[PASSAGE TO READ]

· · · · ·

DC Mayor Signs Cannabis Employment Protection Amendment, Congressional Review To Follow

Zinger Key Points
  • If Congress takes no action upon it in 30 to 60 days, then the legislation becomes law.
  • The amendment includes some “safety-sensitive” exemptions, such as police, construction workers.

Washington, D.C. Mayor Muriel Bowser signed a bill protecting employees from discrimination in the workplace based on their recreational or medical marijuana use.

Bowser signed The Cannabis Employment Protections Amendment Act of 2022 on July 13 and returned it to Congress for another review.   

For the law to get enacted, it has to undergo a Congressional review just like any other legislation approved by the DC City Council. If Congress takes no action upon it in 30 to 60 days, then the legislation becomes law. 

Sponsored by Democratic Councilmember Trayon White, the Cannabis Employment Protections Amendment Act builds on previous legislation the council passed to help local government employees who face workplace discrimination due to their use of medical marijuana. 

In other words, the bill prohibits employers from “firing, failing to hire, or taking other personnel actions against an individual for use of cannabis, participation in the District’s or another state’s medical cannabis program, or failure to pass an employer-required or requested cannabis drug test unless the position is designated safety-sensitive or for other enumerated.” 

There are some “safety-sensitive” exemptions, such as police, construction workers, people with jobs that require a commercial driver’s license or work with childcare, and patients and positions “with the potential to significantly impact the health or safety of employees or members of the public,” which could still be fired or punished for cannabis use. 

Furthermore, under the law, employees are not allowed to be impaired at the employee’s place of employment and while performing work for the employer. Wait, how can employees measure impairment, when it is well known that marijuana tests aren’t suitable for this purpose? 

Under this legislation, marijuana impairment is defined as when “the employee manifests specific articulable symptoms while working, or during the employee’s hours of work, that substantially decrease or lessen the employee’s performance of the duties or tasks of the employee’s job position, or such specific articulable symptoms interfere with an employer’s obligation to provide a safe and healthy workplace as required by District or federal occupational safety and health law.”

· · · · ·

[ENTRIES PROVIDED]
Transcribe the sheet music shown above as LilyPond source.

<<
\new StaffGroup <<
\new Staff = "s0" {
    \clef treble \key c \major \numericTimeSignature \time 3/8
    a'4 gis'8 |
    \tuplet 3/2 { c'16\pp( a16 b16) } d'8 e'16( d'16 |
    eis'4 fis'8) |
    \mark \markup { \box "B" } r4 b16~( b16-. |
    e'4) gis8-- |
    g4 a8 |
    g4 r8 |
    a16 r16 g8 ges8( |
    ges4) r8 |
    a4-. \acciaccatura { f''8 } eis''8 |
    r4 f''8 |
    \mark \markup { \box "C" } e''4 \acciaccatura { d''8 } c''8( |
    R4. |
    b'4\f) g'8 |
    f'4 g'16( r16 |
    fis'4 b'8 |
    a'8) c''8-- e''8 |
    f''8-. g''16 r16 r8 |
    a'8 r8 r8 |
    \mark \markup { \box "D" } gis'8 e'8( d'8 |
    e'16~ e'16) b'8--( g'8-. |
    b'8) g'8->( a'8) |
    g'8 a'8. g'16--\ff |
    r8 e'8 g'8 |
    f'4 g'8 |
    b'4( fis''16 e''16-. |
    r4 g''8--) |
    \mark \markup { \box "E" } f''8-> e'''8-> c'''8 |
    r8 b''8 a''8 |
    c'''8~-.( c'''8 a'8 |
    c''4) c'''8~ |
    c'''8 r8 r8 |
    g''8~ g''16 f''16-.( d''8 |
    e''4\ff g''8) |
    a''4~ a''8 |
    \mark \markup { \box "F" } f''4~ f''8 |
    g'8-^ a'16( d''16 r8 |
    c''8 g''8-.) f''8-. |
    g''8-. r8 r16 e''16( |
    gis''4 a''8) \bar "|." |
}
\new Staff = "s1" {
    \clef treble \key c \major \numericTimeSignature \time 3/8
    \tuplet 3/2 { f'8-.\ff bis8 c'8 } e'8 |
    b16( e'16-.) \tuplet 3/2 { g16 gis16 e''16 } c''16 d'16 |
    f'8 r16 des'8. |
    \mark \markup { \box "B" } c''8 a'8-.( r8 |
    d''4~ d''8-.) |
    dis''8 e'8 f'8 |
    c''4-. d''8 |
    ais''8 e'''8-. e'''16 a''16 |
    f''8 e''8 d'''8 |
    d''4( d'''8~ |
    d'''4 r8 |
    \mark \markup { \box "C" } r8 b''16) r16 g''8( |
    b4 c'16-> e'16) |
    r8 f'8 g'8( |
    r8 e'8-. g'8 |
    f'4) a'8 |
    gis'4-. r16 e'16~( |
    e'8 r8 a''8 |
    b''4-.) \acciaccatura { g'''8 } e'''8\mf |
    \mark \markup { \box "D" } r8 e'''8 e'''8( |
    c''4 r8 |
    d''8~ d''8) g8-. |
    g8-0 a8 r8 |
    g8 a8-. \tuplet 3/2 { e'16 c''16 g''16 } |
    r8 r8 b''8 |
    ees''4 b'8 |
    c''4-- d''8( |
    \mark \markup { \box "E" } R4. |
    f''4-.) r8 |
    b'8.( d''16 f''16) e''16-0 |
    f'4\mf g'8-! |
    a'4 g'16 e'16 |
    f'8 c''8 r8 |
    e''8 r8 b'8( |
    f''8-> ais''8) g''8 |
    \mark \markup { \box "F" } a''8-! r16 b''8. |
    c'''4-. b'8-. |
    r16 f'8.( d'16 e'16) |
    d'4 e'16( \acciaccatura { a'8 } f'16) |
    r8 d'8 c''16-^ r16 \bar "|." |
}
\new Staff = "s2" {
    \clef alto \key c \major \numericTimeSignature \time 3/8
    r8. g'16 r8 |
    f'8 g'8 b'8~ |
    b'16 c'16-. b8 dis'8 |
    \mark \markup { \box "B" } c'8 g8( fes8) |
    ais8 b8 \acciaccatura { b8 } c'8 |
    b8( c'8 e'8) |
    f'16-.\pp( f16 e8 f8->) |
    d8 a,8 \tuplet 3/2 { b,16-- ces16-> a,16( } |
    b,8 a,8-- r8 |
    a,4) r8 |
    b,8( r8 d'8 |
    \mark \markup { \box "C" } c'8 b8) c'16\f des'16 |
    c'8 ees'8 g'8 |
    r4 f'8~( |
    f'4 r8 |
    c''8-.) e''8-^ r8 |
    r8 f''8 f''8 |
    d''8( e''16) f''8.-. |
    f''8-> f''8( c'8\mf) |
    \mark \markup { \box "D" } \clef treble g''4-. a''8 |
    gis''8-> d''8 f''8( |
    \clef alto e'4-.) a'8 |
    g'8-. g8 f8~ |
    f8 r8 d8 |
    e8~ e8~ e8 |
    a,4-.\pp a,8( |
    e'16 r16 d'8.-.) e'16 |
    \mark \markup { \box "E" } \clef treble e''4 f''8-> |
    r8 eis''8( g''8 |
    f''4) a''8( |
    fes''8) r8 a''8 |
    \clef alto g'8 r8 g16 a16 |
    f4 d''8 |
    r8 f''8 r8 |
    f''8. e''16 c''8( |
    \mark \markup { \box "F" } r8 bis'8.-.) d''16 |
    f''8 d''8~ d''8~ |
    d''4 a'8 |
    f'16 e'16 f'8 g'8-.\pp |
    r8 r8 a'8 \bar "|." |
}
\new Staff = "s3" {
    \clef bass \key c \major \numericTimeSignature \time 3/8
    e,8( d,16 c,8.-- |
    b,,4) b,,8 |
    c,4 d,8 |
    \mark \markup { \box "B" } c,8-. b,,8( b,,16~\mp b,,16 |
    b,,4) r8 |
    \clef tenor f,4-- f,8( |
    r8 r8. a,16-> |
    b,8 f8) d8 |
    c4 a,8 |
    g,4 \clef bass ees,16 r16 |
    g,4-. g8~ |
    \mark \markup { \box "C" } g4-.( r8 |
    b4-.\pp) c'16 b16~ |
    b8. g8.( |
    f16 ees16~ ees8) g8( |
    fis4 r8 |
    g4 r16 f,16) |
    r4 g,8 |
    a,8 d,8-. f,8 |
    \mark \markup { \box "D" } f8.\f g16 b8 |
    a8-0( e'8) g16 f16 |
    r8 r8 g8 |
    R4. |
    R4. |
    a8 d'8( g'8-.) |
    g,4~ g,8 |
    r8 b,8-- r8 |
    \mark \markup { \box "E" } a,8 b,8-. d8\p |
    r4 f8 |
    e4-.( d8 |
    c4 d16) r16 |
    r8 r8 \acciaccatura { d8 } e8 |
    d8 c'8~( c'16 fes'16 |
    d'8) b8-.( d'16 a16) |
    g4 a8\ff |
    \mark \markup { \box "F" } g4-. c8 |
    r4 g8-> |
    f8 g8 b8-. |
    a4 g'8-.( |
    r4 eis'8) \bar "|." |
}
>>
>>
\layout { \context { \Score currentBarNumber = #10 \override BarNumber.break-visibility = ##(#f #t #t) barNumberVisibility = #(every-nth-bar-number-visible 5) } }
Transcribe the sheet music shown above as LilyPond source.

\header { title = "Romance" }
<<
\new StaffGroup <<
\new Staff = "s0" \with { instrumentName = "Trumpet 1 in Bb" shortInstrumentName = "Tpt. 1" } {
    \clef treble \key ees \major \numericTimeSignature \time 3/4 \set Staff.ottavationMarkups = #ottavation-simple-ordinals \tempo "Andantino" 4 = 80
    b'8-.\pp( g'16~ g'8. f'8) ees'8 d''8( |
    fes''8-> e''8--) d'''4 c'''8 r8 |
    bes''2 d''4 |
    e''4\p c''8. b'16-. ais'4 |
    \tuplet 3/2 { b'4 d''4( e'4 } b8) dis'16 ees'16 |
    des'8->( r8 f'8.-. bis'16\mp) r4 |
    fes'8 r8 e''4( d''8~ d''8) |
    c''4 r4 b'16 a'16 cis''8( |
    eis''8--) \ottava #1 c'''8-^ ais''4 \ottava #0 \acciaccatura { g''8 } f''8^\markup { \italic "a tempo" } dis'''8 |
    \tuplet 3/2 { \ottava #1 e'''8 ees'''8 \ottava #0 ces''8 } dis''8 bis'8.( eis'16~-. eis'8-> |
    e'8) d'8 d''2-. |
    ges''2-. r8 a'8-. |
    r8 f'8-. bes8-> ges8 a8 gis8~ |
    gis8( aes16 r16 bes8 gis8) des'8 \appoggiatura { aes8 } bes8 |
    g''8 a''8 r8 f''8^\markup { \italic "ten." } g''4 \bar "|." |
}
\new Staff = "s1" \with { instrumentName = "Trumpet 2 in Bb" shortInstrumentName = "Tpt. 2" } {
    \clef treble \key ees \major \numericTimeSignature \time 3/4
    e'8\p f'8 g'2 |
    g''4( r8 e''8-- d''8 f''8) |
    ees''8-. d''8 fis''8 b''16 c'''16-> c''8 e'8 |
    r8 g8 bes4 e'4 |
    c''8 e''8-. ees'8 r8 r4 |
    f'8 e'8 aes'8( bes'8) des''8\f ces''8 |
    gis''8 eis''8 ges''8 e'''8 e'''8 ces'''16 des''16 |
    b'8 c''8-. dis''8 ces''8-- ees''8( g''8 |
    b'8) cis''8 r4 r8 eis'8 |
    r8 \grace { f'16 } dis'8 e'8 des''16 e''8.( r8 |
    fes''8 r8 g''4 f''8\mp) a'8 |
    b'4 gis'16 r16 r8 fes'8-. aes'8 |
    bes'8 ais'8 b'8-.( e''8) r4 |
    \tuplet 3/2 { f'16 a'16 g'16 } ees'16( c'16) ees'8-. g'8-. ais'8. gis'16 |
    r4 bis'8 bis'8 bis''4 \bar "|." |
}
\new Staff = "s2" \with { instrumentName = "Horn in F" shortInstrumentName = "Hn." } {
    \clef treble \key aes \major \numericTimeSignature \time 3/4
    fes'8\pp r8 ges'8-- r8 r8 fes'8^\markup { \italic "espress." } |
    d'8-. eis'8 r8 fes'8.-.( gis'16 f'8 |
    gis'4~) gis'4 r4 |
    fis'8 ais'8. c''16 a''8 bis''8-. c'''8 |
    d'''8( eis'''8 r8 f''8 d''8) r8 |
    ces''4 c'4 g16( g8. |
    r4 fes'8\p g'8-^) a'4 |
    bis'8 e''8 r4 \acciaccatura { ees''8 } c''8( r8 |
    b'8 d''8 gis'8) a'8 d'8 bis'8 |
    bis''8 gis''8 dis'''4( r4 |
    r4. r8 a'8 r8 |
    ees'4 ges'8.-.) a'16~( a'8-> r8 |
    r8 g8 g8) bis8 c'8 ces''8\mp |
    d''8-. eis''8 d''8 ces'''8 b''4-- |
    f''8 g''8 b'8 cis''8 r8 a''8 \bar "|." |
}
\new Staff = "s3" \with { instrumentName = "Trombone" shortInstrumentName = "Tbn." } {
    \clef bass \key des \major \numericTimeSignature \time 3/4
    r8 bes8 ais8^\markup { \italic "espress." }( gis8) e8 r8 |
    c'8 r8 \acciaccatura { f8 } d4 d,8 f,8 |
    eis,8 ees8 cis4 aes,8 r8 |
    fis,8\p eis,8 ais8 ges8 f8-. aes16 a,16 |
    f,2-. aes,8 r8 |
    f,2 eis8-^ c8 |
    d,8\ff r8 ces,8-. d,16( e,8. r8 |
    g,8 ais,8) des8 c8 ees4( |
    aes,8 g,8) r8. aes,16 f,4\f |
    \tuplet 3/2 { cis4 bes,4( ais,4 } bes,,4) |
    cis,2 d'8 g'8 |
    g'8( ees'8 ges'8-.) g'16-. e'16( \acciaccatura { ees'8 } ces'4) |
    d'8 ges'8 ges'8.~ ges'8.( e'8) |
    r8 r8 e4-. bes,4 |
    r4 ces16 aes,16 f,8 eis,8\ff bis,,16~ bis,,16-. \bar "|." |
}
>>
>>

· · · · ·

[PROBLEM DESCRIPTION]
Reproduce the DC cannabis employment article word for word, from "Zinger Key Points" to "police, construction workers.". The rows are separate material and do not belong to the article.

[WRITTEN ANSWER]
Zinger Key Points
  • If Congress takes no action upon it in 30 to 60 days, then the legislation becomes law.
  • The amendment includes some “safety-sensitive” exemptions, such as police, construction workers.